Stored data entries:
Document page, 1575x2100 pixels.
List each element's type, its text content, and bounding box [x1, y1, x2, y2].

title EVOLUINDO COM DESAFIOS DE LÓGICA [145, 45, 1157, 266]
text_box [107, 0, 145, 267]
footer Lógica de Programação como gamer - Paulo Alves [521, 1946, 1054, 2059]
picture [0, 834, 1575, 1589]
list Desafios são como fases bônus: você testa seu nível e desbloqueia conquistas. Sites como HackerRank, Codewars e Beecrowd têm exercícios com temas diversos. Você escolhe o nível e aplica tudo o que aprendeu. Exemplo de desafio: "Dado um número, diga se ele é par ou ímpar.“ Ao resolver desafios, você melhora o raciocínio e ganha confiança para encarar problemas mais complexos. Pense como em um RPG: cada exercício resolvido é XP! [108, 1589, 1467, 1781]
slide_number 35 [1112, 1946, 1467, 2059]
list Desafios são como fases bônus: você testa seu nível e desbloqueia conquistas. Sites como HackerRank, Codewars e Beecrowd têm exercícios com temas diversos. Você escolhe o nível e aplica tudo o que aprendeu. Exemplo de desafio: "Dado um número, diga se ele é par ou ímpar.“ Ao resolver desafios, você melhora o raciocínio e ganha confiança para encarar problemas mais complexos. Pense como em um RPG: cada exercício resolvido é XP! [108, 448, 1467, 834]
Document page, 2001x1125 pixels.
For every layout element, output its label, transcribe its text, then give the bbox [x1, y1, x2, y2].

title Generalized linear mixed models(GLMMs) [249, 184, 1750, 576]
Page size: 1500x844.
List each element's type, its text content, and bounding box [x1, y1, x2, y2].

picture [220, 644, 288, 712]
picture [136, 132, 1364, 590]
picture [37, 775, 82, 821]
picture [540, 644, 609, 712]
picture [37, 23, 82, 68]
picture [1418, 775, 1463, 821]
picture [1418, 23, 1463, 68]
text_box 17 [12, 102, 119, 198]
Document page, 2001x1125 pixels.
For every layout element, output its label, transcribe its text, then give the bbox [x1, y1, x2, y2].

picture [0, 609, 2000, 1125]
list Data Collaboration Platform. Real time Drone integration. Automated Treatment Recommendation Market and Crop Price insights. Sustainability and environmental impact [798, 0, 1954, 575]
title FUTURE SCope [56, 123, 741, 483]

**WHAT TO DO**
Retype the records above in full. Every word should match.

**FINISHED TASK**
Document page, 1575x2100 pixels.
List each element's type, its text content, and bounding box [x1, y1, x2, y2].

title EVOLUINDO COM DESAFIOS DE LÓGICA [145, 45, 1157, 266]
text_box [107, 0, 145, 267]
footer Lógica de Programação como gamer - Paulo Alves [521, 1946, 1054, 2059]
picture [0, 834, 1575, 1589]
list Desafios são como fases bônus: você testa seu nível e desbloqueia conquistas. Sites como HackerRank, Codewars e Beecrowd têm exercícios com temas diversos. Você escolhe o nível e aplica tudo o que aprendeu. Exemplo de desafio: "Dado um número, diga se ele é par ou ímpar.“ Ao resolver desafios, você melhora o raciocínio e ganha confiança para encarar problemas mais complexos. Pense como em um RPG: cada exercício resolvido é XP! [108, 1589, 1467, 1781]
slide_number 35 [1112, 1946, 1467, 2059]
list Desafios são como fases bônus: você testa seu nível e desbloqueia conquistas. Sites como HackerRank, Codewars e Beecrowd têm exercícios com temas diversos. Você escolhe o nível e aplica tudo o que aprendeu. Exemplo de desafio: "Dado um número, diga se ele é par ou ímpar.“ Ao resolver desafios, você melhora o raciocínio e ganha confiança para encarar problemas mais complexos. Pense como em um RPG: cada exercício resolvido é XP! [108, 448, 1467, 834]
Document page, 2001x1125 pixels.
For every layout element, output its label, transcribe its text, then give the bbox [x1, y1, x2, y2].

title Generalized linear mixed models(GLMMs) [249, 184, 1750, 576]
Page size: 1500x844.
List each element's type, its text content, and bounding box [x1, y1, x2, y2].

picture [220, 644, 288, 712]
picture [136, 132, 1364, 590]
picture [37, 775, 82, 821]
picture [540, 644, 609, 712]
picture [37, 23, 82, 68]
picture [1418, 775, 1463, 821]
picture [1418, 23, 1463, 68]
text_box 17 [12, 102, 119, 198]
Document page, 2001x1125 pixels.
For every layout element, output its label, transcribe its text, then give the bbox [x1, y1, x2, y2].

picture [0, 609, 2000, 1125]
list Data Collaboration Platform. Real time Drone integration. Automated Treatment Recommendation Market and Crop Price insights. Sustainability and environmental impact [798, 0, 1954, 575]
title FUTURE SCope [56, 123, 741, 483]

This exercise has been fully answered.